Altering vaccine doses can save costs, lives
IN 2005, before most low- and middle- income countries started vaccinating children routinely for pneumococcal disease, it caused approximately 1.5 million deaths worldwide annually.
About 700 000 to a million of the deaths were in children under 5 years old. Pneumococcal disease occurs when Streptococcus pneumoniae invades a normally sterile area of the body, causing meningitis, pneumonia, septicaemia or other disease syndromes.
Case fatality rates are high for septicaemia (> 20%) and meningitis (> 50%) in low- and middle- income countries.
Widespread childhood pneumococcal vaccination reduces death and disease – even in unvaccinated individuals. This is because there is less circulation of the bacterium S pneumoniae. The “indirect” immunity is often termed “herd immunity”.
The pneumococcal conjugate vaccine is available in many countries with support from Gavi, the international vaccine support programme.
Gavi has supported 60 low- and middle- income countries to introduce pneumococcal conjugate vaccines into routine vaccination. However, Gavi’s support is focused on the poorest countries.
More than 30 countries, including 11 in Africa, are scheduled to “graduate” out of direct Gavi support when they become wealthy enough.
As countries “graduate” from Gavi support they will need to pay for the pneumococcal conjugate vaccine.
The pneumococcal conjugate vaccine schedule requires three doses. These are usually the most expensive vaccines in childhood immunisation programmes.
South Africa, the only African country that procures the vaccines without financial assistance from Gavi, spends almost half of its vaccine procurement budget on pneumococcal conjugate vaccines.
One strategy to reduce the cost of vaccination is to reduce the number of doses required per child.
We conducted a clinical trial to see if the dosing schedule could be safely reduced while preserving vaccine efficacy, and found that a two- dose schedule induces the same final immune response as a three- dose schedule.
Using a two- dose schedule could reduce vaccine programme costs in low- and middle- income countries. Most low- and middle- income countries use a “2+ 1” vaccination schedule recommended by the World Health Organization.

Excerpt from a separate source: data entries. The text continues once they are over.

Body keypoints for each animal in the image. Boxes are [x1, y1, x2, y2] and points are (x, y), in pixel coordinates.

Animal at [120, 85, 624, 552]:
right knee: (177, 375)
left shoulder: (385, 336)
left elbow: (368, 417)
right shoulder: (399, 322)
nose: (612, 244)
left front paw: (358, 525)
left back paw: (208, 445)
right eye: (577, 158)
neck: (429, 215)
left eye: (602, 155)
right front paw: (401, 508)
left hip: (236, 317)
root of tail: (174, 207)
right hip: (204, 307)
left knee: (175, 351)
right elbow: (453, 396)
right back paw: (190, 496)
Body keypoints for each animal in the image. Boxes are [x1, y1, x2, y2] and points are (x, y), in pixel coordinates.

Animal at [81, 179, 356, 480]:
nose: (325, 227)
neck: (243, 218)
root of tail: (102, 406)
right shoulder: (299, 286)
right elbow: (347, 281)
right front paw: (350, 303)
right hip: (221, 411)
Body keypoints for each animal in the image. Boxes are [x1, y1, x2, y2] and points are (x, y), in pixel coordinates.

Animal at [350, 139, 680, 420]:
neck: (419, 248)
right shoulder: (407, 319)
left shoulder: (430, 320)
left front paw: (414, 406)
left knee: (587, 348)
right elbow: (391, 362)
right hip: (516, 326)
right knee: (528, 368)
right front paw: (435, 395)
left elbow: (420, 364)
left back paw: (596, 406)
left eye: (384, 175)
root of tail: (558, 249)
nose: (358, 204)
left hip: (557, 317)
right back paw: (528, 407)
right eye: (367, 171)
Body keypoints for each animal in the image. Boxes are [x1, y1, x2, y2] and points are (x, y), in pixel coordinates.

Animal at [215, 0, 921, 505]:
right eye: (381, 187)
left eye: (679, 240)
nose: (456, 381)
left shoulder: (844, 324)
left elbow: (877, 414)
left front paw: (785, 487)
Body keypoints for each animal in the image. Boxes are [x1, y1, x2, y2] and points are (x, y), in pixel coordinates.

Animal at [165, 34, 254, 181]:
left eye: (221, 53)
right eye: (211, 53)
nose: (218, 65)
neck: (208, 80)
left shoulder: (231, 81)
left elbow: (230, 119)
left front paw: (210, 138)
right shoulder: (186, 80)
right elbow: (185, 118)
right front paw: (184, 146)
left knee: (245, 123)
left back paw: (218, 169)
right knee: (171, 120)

Two primary doses are administered in infancy at six and 14 weeks of age. This is followed by one booster dose at nine months. The booster dose is needed to maintain immunity over years. Therefore, in designing our study, we considered dropping primary doses and not the booster dose.
Antibodies can prevent invasive pneumococcal disease. This is the basis for individual protection. Antibodies can also prevent carriage, or asymptomatic infection in the nasopharynx.
The level of antibodies needed to prevent carriage is likely higher than that needed to prevent disease. Preventing carriage in older children is thought to be the mechanism by which the vaccine induces herd immunity. This is because older children are the main reservoir of S pneumoniae and carriage is much more common than disease.
In our recent randomised trial, we tested two “1+ 1” schedules for the two currently licensed pneumococcal conjugate vaccines, PCV13 ( Prevnar 13) and PCV10 ( Synflorix). We tested dropping either the six- week dose or the 14- week dose from the original three- dose schedule.
We found that the 1+ 1 schedules were not inferior to the 2+ 1 dose schedule in the levels of antibodies post- booster. This finding suggests that herd immunity, once in place, can be maintained by the reduced schedules.